▸ **What is expected**:
Give back each record precisely, pictures excluded.

▸ **Data under study**:

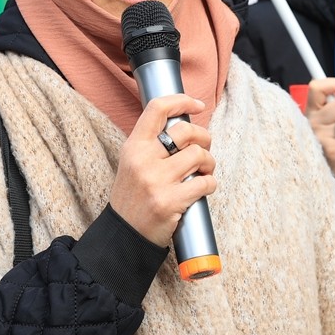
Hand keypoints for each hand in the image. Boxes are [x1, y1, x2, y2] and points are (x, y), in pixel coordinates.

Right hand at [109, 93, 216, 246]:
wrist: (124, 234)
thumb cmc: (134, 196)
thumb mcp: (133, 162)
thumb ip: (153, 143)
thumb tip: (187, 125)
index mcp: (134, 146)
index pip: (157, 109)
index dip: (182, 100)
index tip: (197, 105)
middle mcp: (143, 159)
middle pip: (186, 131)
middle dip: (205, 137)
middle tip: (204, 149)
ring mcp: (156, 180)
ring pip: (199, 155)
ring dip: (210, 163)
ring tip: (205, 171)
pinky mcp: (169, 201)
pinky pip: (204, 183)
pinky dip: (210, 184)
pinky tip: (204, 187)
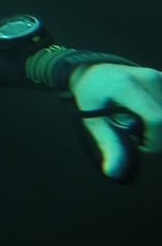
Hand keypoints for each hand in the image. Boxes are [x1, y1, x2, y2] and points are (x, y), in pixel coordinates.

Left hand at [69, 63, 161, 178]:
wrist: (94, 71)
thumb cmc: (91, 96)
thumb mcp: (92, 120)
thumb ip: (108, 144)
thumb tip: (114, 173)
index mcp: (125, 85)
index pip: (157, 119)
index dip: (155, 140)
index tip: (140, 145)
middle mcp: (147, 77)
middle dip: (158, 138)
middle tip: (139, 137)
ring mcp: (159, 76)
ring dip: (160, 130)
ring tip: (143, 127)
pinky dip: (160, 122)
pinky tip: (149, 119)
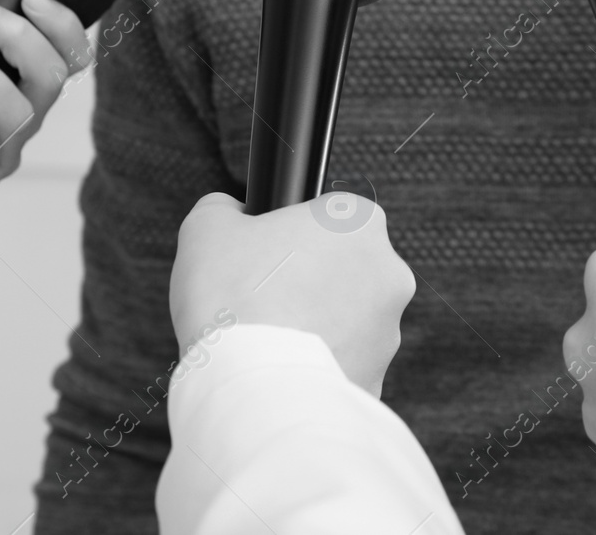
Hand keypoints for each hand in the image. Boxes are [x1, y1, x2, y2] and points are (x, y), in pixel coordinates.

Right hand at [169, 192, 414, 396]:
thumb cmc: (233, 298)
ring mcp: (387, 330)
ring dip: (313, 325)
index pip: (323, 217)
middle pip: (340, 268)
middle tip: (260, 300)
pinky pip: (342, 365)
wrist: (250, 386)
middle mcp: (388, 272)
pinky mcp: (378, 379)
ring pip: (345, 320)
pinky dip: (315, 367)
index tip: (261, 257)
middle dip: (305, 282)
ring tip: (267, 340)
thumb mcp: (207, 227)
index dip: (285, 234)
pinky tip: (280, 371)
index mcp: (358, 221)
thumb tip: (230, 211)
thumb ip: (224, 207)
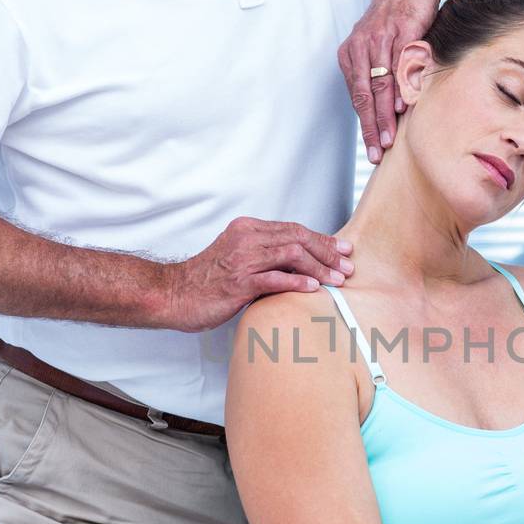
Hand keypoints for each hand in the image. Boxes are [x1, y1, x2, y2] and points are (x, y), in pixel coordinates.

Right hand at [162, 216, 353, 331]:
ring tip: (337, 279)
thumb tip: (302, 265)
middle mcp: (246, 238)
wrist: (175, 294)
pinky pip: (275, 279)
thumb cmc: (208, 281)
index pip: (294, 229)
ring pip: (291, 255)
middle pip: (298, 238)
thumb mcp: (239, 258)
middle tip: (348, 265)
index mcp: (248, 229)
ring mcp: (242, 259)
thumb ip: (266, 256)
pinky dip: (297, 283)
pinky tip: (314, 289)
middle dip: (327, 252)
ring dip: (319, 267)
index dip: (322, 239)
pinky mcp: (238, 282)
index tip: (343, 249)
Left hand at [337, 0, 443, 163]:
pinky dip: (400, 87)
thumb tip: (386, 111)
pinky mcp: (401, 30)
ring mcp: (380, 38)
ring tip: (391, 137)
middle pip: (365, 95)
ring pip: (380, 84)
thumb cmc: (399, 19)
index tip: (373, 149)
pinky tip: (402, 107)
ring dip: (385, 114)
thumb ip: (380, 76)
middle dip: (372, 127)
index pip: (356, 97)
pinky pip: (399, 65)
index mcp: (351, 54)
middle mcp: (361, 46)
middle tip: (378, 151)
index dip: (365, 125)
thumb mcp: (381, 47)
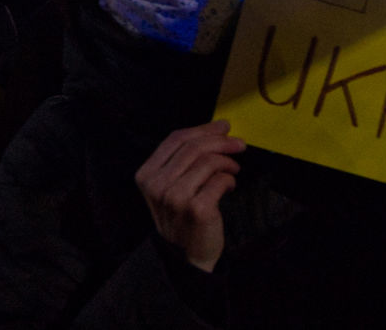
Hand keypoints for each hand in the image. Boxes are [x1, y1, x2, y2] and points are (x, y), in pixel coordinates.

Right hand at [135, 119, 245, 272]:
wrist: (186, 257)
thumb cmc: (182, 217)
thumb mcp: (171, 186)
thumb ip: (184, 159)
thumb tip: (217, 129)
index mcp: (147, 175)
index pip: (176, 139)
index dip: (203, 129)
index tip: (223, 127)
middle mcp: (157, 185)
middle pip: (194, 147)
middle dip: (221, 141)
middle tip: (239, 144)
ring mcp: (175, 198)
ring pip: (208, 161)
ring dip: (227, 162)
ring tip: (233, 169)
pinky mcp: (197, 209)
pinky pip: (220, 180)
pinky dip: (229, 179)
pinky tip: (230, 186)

▸ **Finished exercise**:
Hand keypoints for each hand in the image. Boxes are [x1, y1, x2, y2] and points are (x, y), in pixel coordinates.

Right hand at [109, 93, 216, 246]:
wrist: (124, 234)
thumb cmc: (134, 196)
thumb mcp: (133, 162)
thumb ip: (153, 143)
thumb tip: (187, 125)
index mcp: (134, 146)
index pip: (157, 109)
index dip: (182, 100)
index tip: (197, 105)
middle mcp: (143, 159)
middle pip: (186, 131)
middle dip: (205, 137)
middle tip: (204, 149)
ring mcp: (156, 180)
ring pip: (199, 155)
ring dip: (210, 163)
ring tip: (205, 171)
pinky mcp: (169, 201)
pinky pip: (204, 183)
pinky dip: (210, 184)
pinky tip: (204, 187)
Hand keypoints for each hand in the image. Boxes are [x1, y1, x2, y2] and points are (x, y), in pixel coordinates.

Left hand at [69, 63, 161, 178]:
wrist: (94, 71)
thumb cmc: (91, 96)
thumb mcp: (92, 120)
thumb ip: (108, 144)
thumb tip: (114, 173)
index mcp: (125, 85)
index pip: (157, 119)
index dip: (155, 140)
index tip: (140, 145)
middle mcp: (147, 77)
middle dip: (158, 138)
middle tip: (139, 137)
ring mcp: (159, 76)
ring dip: (160, 130)
ring tip: (143, 127)
pinky dip: (160, 122)
pinky tip: (149, 119)
Hand keypoints for each hand in the image. Boxes are [x1, y1, x2, y2] and points are (x, y), in pixel coordinates.

Right hand at [169, 192, 414, 396]:
thumb cmc: (233, 298)
ring mcp: (387, 330)
ring dip: (313, 325)
index pip: (323, 217)
middle pip: (340, 268)
middle tip: (260, 300)
pinky pip: (342, 365)
wrist: (250, 386)
middle mcp: (388, 272)
pinky mcp: (378, 379)
ring pip: (345, 320)
pinky dip: (315, 367)
index tip: (261, 257)
middle dip: (305, 282)
ring tip: (267, 340)
thumb mcp: (207, 227)
index dip: (285, 234)
pinky tip: (280, 371)
index mcp: (358, 221)
thumb tip: (230, 211)
thumb ip: (224, 207)
Hand keypoints for each hand in the image. Boxes are [x1, y1, x2, y2] and points are (x, y), in pixel coordinates.

Right hand at [162, 216, 353, 331]:
ring tip: (337, 279)
thumb tip: (302, 265)
middle mcp: (246, 238)
wrist: (175, 294)
pinky pip: (275, 279)
thumb cmc: (208, 281)
index pip: (294, 229)
ring pip: (291, 255)
middle pip: (298, 238)
thumb mcp: (239, 258)
middle tip: (348, 265)
index mcp: (248, 229)
ring mcp: (242, 259)
thumb ip: (266, 256)
pinky dip: (297, 283)
pinky tip: (314, 289)
middle dip: (327, 252)
ring dip: (319, 267)
index dip: (322, 239)
pinky mcp: (238, 282)
index tip: (343, 249)
Left hand at [337, 0, 443, 163]:
pinky dip: (400, 87)
thumb tip: (386, 111)
pinky mcp: (401, 30)
ring mcp: (380, 38)
ring tip: (391, 137)
middle pip: (365, 95)
ring pip: (380, 84)
thumb cmc: (399, 19)
index tip: (373, 149)
pinky tip: (402, 107)
ring dip: (385, 114)
thumb ip: (380, 76)
middle dip: (372, 127)
index pip: (356, 97)
pinky pip: (399, 65)
index mcp: (351, 54)
middle mcp: (361, 46)
middle tip: (378, 151)
index dip: (365, 125)
thumb mcp: (381, 47)
Hand keypoints for each hand in the image. Boxes are [x1, y1, x2, y2] and points are (x, y), in pixel coordinates.

Right hand at [135, 119, 245, 272]:
wrist: (186, 257)
thumb cmc: (182, 217)
thumb mcp: (171, 186)
thumb ip: (184, 159)
thumb tip: (217, 129)
index mcp: (147, 175)
index pip: (176, 139)
index dip: (203, 129)
index tip: (223, 127)
middle mcp: (157, 185)
middle pip: (194, 147)
middle dip: (221, 141)
middle tip: (239, 144)
ring mcp: (175, 198)
ring pip: (208, 161)
ring dip: (227, 162)
ring tip: (233, 169)
pinky mcp: (197, 209)
pinky pip: (220, 180)
pinky dip: (229, 179)
pinky tip: (230, 186)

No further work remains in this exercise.